Data entries
:::::

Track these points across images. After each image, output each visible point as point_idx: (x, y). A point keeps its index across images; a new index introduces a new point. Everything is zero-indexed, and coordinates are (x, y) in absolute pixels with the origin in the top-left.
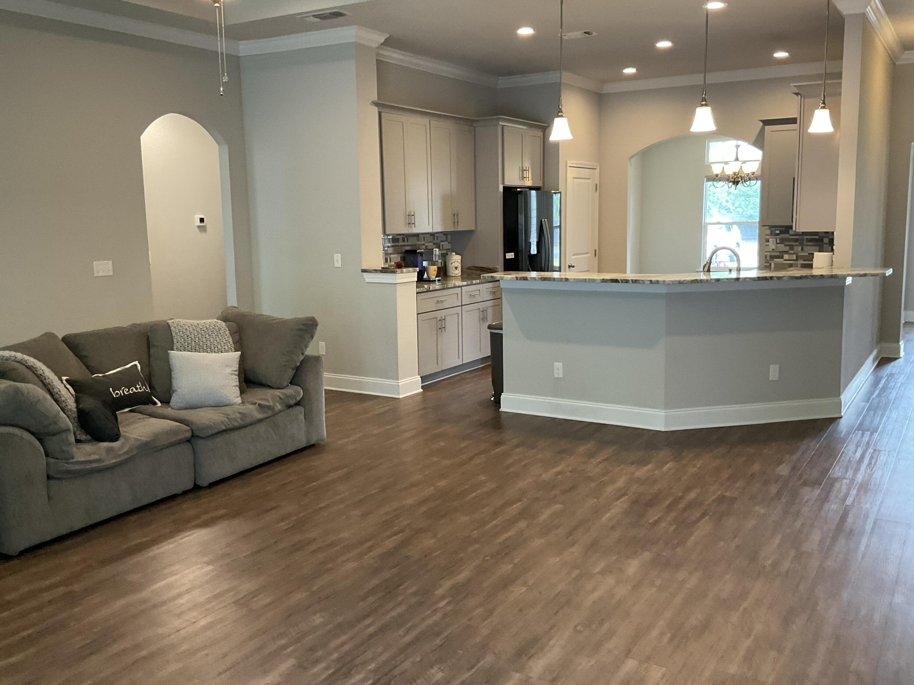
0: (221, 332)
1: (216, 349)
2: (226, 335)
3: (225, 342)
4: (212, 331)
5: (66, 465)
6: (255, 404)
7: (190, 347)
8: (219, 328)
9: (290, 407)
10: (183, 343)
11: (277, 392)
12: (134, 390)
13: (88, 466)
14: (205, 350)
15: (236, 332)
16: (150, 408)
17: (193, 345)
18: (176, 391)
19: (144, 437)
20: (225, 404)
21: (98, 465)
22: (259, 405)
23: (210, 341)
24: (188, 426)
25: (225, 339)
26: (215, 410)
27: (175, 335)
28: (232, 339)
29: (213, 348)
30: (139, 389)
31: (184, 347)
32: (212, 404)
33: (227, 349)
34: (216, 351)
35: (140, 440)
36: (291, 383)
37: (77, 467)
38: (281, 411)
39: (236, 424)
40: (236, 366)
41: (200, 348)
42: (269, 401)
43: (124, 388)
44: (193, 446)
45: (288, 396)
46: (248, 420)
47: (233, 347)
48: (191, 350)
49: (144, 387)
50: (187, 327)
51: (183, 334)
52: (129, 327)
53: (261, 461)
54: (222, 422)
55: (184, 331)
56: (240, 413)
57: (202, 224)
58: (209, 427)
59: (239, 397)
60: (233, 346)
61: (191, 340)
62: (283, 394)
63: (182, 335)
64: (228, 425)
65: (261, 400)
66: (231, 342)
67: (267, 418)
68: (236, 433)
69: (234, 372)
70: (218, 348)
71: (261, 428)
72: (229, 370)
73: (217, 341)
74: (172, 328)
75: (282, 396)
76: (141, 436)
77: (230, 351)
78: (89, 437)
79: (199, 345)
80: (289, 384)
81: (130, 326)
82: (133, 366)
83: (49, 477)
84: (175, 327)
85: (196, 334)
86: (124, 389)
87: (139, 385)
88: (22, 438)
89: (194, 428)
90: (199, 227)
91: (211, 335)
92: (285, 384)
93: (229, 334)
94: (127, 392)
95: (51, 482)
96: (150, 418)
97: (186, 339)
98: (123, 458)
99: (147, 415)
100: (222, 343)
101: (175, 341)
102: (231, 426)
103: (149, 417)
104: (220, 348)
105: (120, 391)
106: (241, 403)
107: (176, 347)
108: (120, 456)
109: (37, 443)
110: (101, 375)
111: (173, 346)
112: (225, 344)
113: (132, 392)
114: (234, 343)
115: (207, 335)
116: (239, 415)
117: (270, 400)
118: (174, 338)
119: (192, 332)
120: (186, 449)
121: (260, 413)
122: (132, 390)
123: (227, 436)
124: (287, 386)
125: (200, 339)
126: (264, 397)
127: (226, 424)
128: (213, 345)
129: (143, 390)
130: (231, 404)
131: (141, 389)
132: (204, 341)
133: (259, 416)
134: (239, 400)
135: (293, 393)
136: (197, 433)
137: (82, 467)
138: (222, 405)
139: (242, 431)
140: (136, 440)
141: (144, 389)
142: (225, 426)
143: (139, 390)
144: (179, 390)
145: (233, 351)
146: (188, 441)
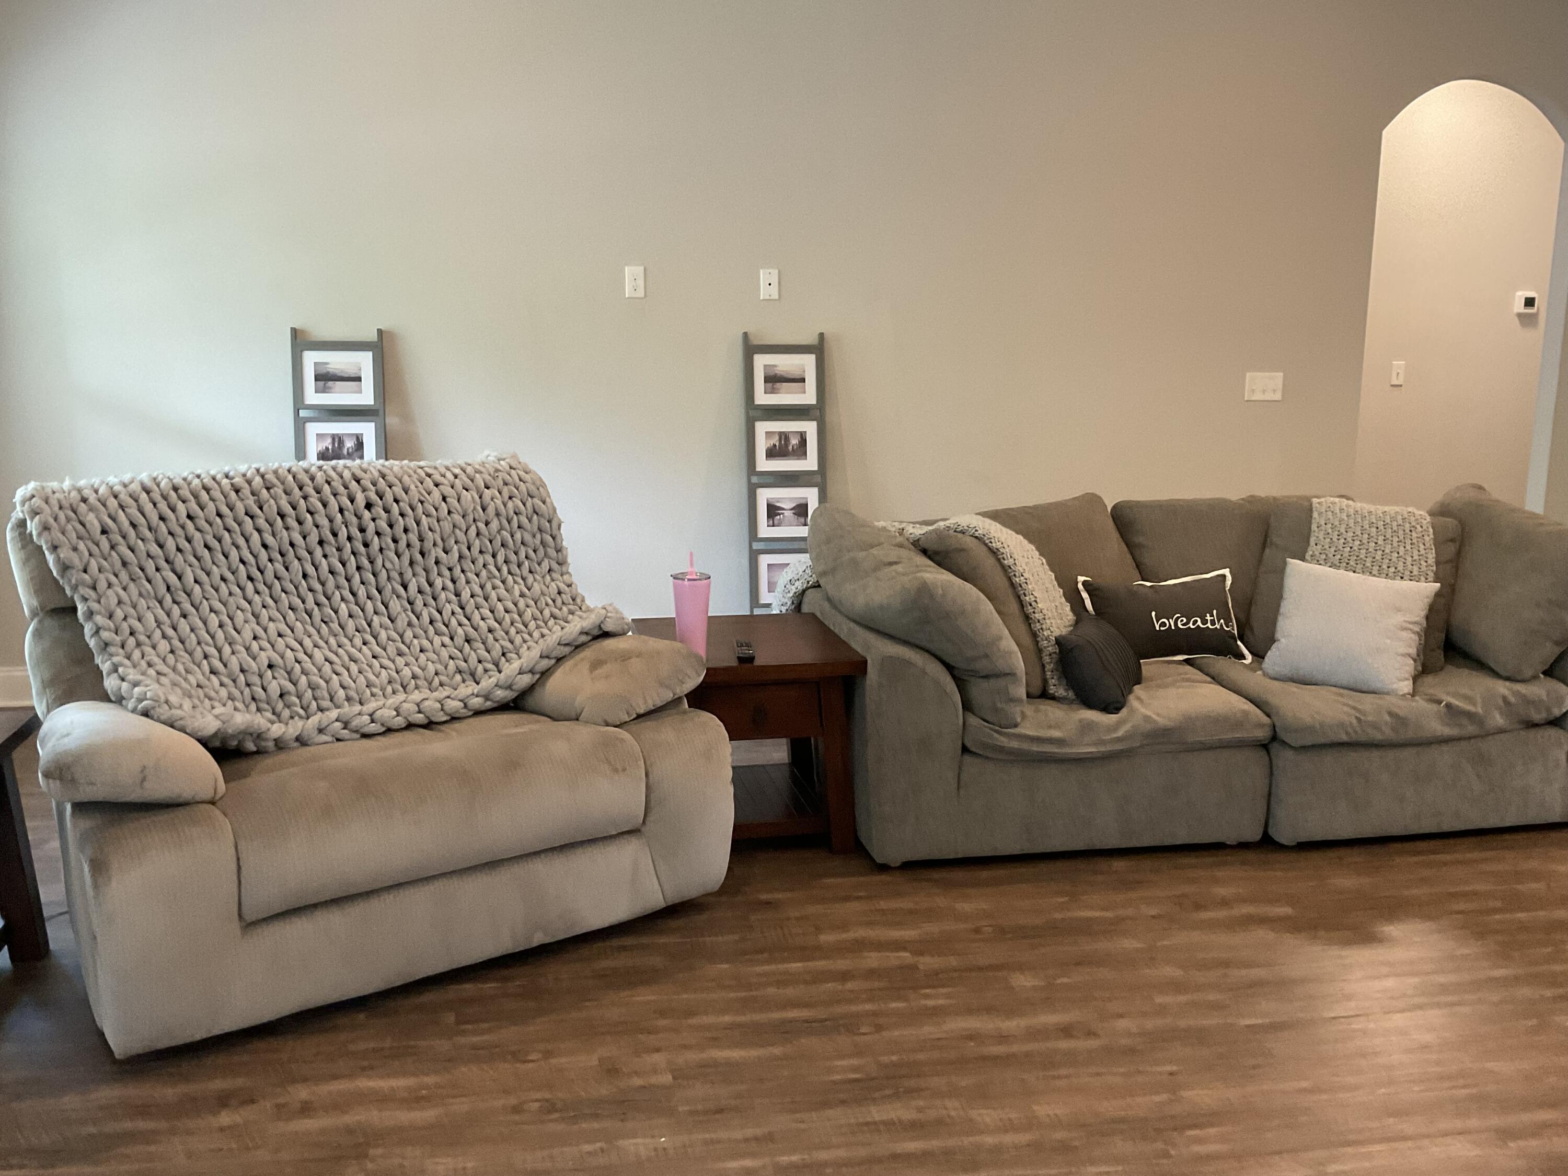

:::::

Your task:
Copy every line of the records above character for character. Leave the pictures out of your answer.

Task result:
Track these points across images. After each image, output each visible point as point_idx: (x, y). A point keeps its index across images; a new index introduces a new point. Everything is zero-indexed, and coordinates are (x, y) in absolute pixels with the origin in the top-left.
0: (221, 332)
1: (216, 349)
2: (226, 335)
3: (225, 342)
4: (212, 331)
5: (66, 465)
6: (255, 404)
7: (190, 347)
8: (219, 328)
9: (290, 407)
10: (183, 343)
11: (277, 392)
12: (134, 390)
13: (88, 466)
14: (205, 350)
15: (236, 332)
16: (150, 408)
17: (193, 345)
18: (176, 391)
19: (144, 437)
20: (225, 404)
21: (98, 465)
22: (259, 405)
23: (210, 341)
24: (188, 426)
25: (225, 339)
26: (215, 410)
27: (175, 335)
28: (232, 339)
29: (213, 348)
30: (139, 389)
31: (184, 347)
32: (212, 404)
33: (227, 349)
34: (216, 351)
35: (140, 440)
36: (291, 383)
37: (77, 467)
38: (281, 411)
39: (236, 424)
40: (236, 366)
41: (200, 348)
42: (269, 401)
43: (124, 388)
44: (193, 446)
45: (288, 396)
46: (248, 420)
47: (233, 347)
48: (191, 350)
49: (144, 387)
50: (187, 327)
51: (183, 334)
52: (129, 327)
53: (261, 461)
54: (222, 422)
55: (184, 331)
56: (240, 413)
57: (202, 224)
58: (209, 427)
59: (239, 397)
60: (233, 346)
61: (191, 340)
62: (283, 394)
63: (182, 335)
64: (228, 425)
65: (261, 400)
66: (231, 342)
67: (267, 418)
68: (236, 433)
69: (234, 372)
70: (218, 348)
71: (261, 428)
72: (229, 370)
73: (217, 341)
74: (172, 328)
75: (282, 396)
76: (141, 436)
77: (230, 351)
78: (89, 437)
79: (199, 345)
80: (289, 384)
81: (130, 326)
82: (133, 366)
83: (49, 477)
84: (175, 327)
85: (196, 334)
86: (124, 389)
87: (139, 385)
88: (22, 438)
89: (194, 428)
90: (199, 227)
91: (211, 335)
92: (285, 384)
93: (229, 334)
94: (127, 392)
95: (51, 482)
96: (150, 418)
97: (186, 339)
98: (123, 458)
99: (147, 415)
100: (222, 343)
101: (175, 341)
102: (231, 426)
103: (149, 417)
104: (220, 348)
105: (120, 391)
106: (241, 403)
107: (176, 347)
108: (120, 456)
109: (37, 443)
110: (101, 375)
111: (173, 346)
112: (225, 344)
113: (132, 392)
114: (234, 343)
115: (207, 335)
116: (239, 415)
117: (270, 400)
118: (174, 338)
119: (192, 332)
120: (186, 449)
121: (260, 413)
122: (132, 390)
123: (227, 436)
124: (287, 386)
125: (200, 339)
126: (264, 397)
127: (226, 424)
128: (213, 345)
129: (143, 390)
130: (231, 404)
131: (141, 389)
132: (204, 341)
133: (259, 416)
134: (239, 400)
135: (293, 393)
136: (197, 433)
137: (82, 467)
138: (222, 405)
139: (242, 431)
140: (136, 440)
141: (144, 389)
142: (225, 426)
143: (139, 390)
144: (179, 390)
145: (233, 351)
146: (188, 441)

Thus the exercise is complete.